Base (per sandwich):
- 1 (5 oz) can tuna in water, drained well
- 2 tbsp mayonnaise
- 2 tbsp plain Greek yogurt (full-fat for best texture)
- 1 tbsp finely diced celery
- 1 tbsp minced red onion (soaked in cold water for 5 mins to mellow)
- 1 tsp Dijon mustard
- 1 tsp fresh lemon juice
- 1 tbsp fresh dill, parsley, or chives, chopped
- Salt & pepper to taste
The Secret Boost (Choose One!):
- ½ avocado, mashed → for extra creaminess + healthy fats
- 1 tbsp capers or chopped pickles → for briny pop
- Dash of smoked paprika or Old Bay → for depth
- 1 hard-boiled egg, chopped → for richness and protein
- Handful of arugula → for peppery freshness
Toast It Right:
- Use sourdough, whole grain, or rye—lightly buttered and toasted until crisp.

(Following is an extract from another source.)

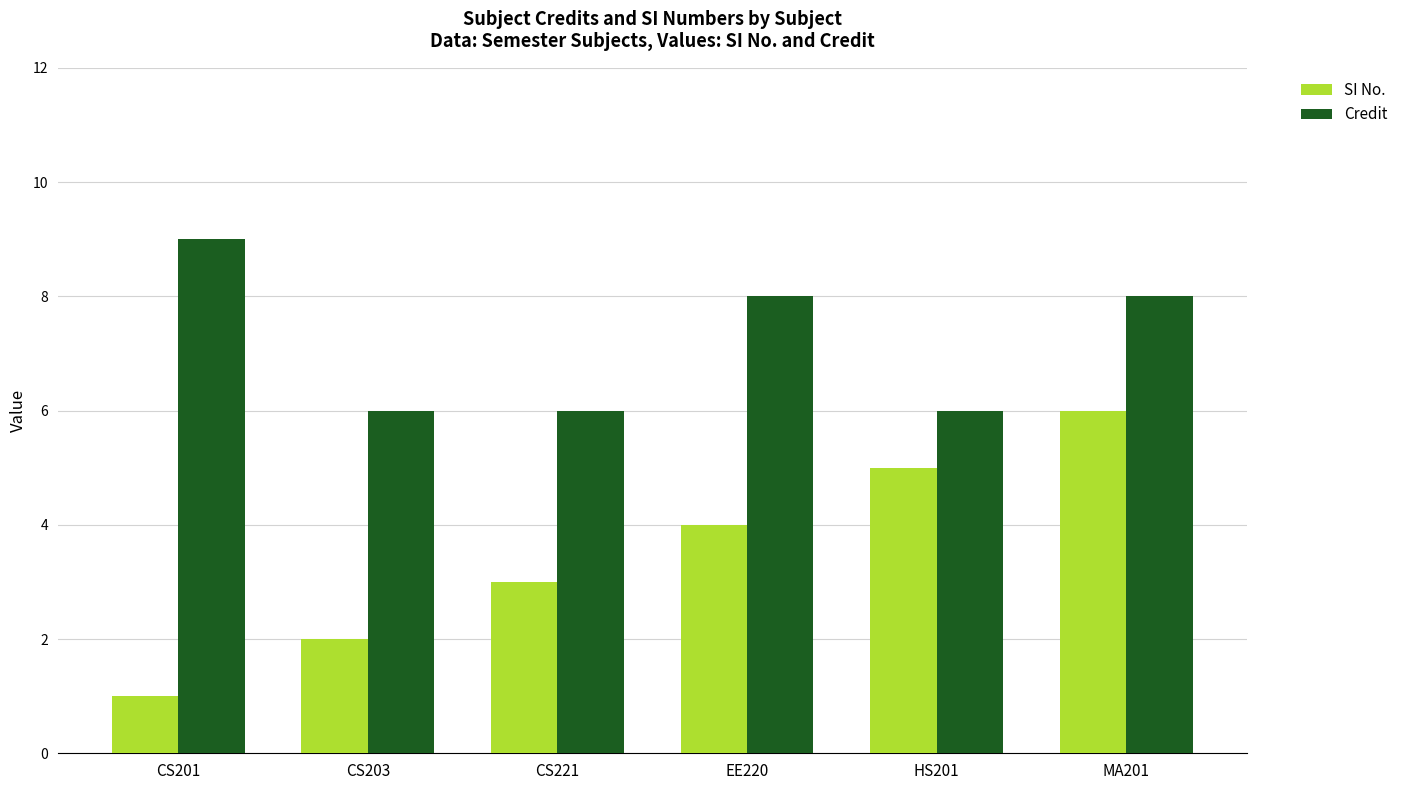

At how many categories does at least one series exceed 7?

3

- Spread a thin layer of Dijon or herbed cream cheese on the bread first—creates a moisture barrier so your sandwich doesn’t get soggy.
🥗 Serving Ideas That Impress
- Open-faced: On toasted bread, topped with microgreens and a sprinkle of everything bagel seasoning
- As a salad: Serve over butter lettuce or mixed greens with lemon vinaigrette
- Stuffed in a tomato: Hollow out a beefsteak tomato and fill with tuna salad
- With a side: Pickles, kettle chips, or a simple dill pickle spear
💡 Pro Tips from Chefs
- Drain tuna thoroughly—press with a fork or paper towel to avoid a watery mix.
- Let it rest 10 minutes before serving—flavors meld beautifully.
- Use tuna packed in olive oil for richer flavor (just drain well).
- Never skip acid—lemon juice or vinegar is essential to cut the fat.
❤️ The Bottom Line
A great tuna sandwich isn’t about fancy ingredients—it’s about balance, texture, and brightness. By swapping in Greek yogurt, you add depth without heaviness, and open the door to bolder, fresher flavors.